💔Ellen DeGeneres lo describe como “extremadamente doloroso” y dice: “No tenía idea de que era un síntoma”.😟

Muchos fanáticos han reflexionado sobre los altibajos de la carrera de Ellen DeGeneres ahora que su programa de entrevistas llega a su fin después de 19 temporadas. Recientemente, la actriz de 64 años, que había contraído COVID-19 durante el apogeo de la pandemia, reveló que había estado experimentando un dolor de espalda «insoportable».
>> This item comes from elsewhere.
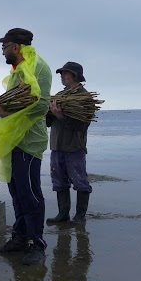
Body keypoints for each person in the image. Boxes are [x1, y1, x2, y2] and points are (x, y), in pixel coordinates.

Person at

Después de completar el Campus Ellen DeGeneres para el Dian Fossey Gorilla Fund en Ruanda, DeGeneres decidió alejarse del centro de atención en medio de acusaciones de que su programa tenía un ambiente de trabajo tóxico y decidió, en cambio, centrarse más en su pasión por la conservación animal.

Sin embargo, la actriz recientemente volvió a dar positivo por COVID-19 y en una actualización en las redes sociales compartió su sorpresa al enterarse de que el dolor de espalda podría ser un síntoma de la enfermedad.

Confirmó que había estado siguiendo las “precauciones adecuadas” cuando contrajo el virus en diciembre de 2020. Una semana después, DeGeneres actualizó a sus seguidores, diciendo que estaba “100%” recuperada y comentó un detalle sobre la enfermedad que los médicos “no te dicen”.

En una conversación con “Jimmy Kimmel Live!”, DeGeneres afirmó: “Me siento genial”. Luego explicó: “Nadie te dice que tendrás un dolor de espalda insoportable. Hasta que hablé con otras personas, no sabía que era un síntoma”.

“¿Quién lo hubiera imaginado?”, se preguntó. “¿Cómo es eso? Me duele la espalda”.

Cuando apareció por primera vez la COVID-19, la investigación sobre los síntomas era limitada y los Centros para el Control y la Prevención de Enfermedades (CDC) no reconocían oficialmente el dolor de espalda como síntoma. Sin embargo, los “dolores musculares o corporales” figuraban como un síntoma posible.

Otros síntomas tempranos de COVID incluyeron fiebre, escalofríos, tos, dificultad para respirar, fatiga, dolor de cabeza, dolor de garganta, congestión nasal o secreción nasal, náuseas, vómitos y diarrea.

Sin embargo, el NHS ha proporcionado información sobre la alta prevalencia del dolor de espalda y otros problemas musculares y articulares relacionados con el virus. Según el sitio web del NHS, “muchos pacientes habrán tenido algunos dolores y molestias antes de enfermarse por COVID. Es posible que la enfermedad haya reaparecido o empeorado estos problemas”. Esto se debe en parte al hecho de que el ejercicio regular es importante para la salud de los músculos y las articulaciones.

“Quienes tienen COVID-19 suelen ser menos activos de lo habitual, lo que puede provocar debilidad muscular, rigidez, dolores y molestias”, explica el NHS. “Las personas pueden tener dificultades para permanecer de pie, subir escaleras, sostener objetos o levantar los brazos por encima de la cabeza debido a la debilidad muscular”. El dolor de espalda y de hombros han sido síntomas comunes reportados en todo el mundo a medida que se propagaba la COVID-19.

El aumento del trabajo a distancia durante la pandemia también contribuyó al aumento del dolor de espalda, ya que las personas pasaban más tiempo sentadas en casa y menos tiempo moviéndose. Un estudio realizado en Malta con 388 personas descubrió que, si bien el 30 % de los participantes tenía dolor de espalda crónico antes de la COVID-19, el 49 % informó haber tenido dolor de espalda después de que comenzara la pandemia, y muchos de ellos nunca lo habían experimentado antes.

Es importante tener en cuenta que el dolor de espalda por sí solo no necesariamente indica COVID-19. Hay muchas causas posibles de malestar de espalda y, si se acompaña de síntomas como fiebre, tos, estornudos o congestión nasal, podría ser señal de otras enfermedades como la gripe, que es más común en el Reino Unido durante los meses de invierno.

Además, el dolor de espalda puede ser un síntoma de inflamación del pecho o neumonía.